What happens when you play the cold hot, cold hot game over and over again is you shorten the shelf life. Just like food, if you microwave it again and again and again, you shorten how long it will last.

So how do you wind up with skunky bottled beer? That all has to do with light leak. When light penetrates glass bottles, it strikes the beer causing it to become "light-struck" in a photochemical reaction with ultraviolet light. UV rays cause a chemical reaction to occur in beer when it strikes. This, in part, has to do with the hop compounds.

The light causes the alpha acids in hops to react in the beer and create 3-methyl-2-butene-1-thiol - or 3-MBT. What you need to know about 3-MBT is that it basically produces a sulfuric or "skunky" flavor. So that light-struck beer is well down the path of the skunking process now.

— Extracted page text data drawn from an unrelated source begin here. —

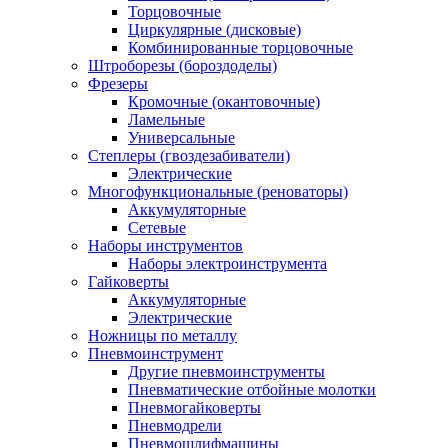
Торцовочные
Циркулярные (дисковые)
Комбинированные торцовочные
Штроборезы (бороздоделы)
Фрезеры
Кромочные (окантовочные)
Ламельные
Универсальные
Степлеры (гвоздезабиватели)
Электрические
Многофункциональные (реноваторы)
Аккумуляторные
Сетевые
Наборы инструментов
Наборы электроинструмента
Гайковерты
Аккумуляторные
Электрические
Ножницы по металлу
Пневмоинструмент
Другие пневмоинструменты
Пневматические отбойные молотки
Пневмогайковерты
Пневмодрели
Пневмошлифмашины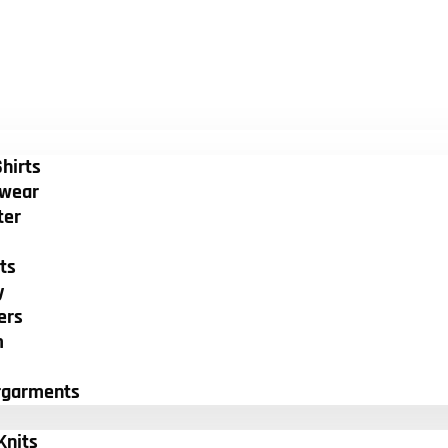
hirts
wear
ter
ts
y
ers
m
rgarments
Knits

If you've ever had a Heineken, you're probably very familiar with this flavor. Whether you have green bottles, brown bottles, or clear glass bottles, all of these colored glass bottles allow light leak. While brown glass is the best option in the bottled world, it is still susceptible to light leak. Clear is by far the worst as the translucent glass blocks the least. It's this very reason that Miller High Life uses a special formulated hop extract to prevent the beer from becoming skunked or giving off offensive aromas.

To avoid light leak, or light exposure, many craft beer brewers have started canning, and most have ditched green glass and clear bottles overall. There are an array of benefits that come with canning, but let's save that for another day. For now, remember when you're shopping that temperature doesn't cause skunky beer, light does. So chug that Corona bottle, you don't want to risk it!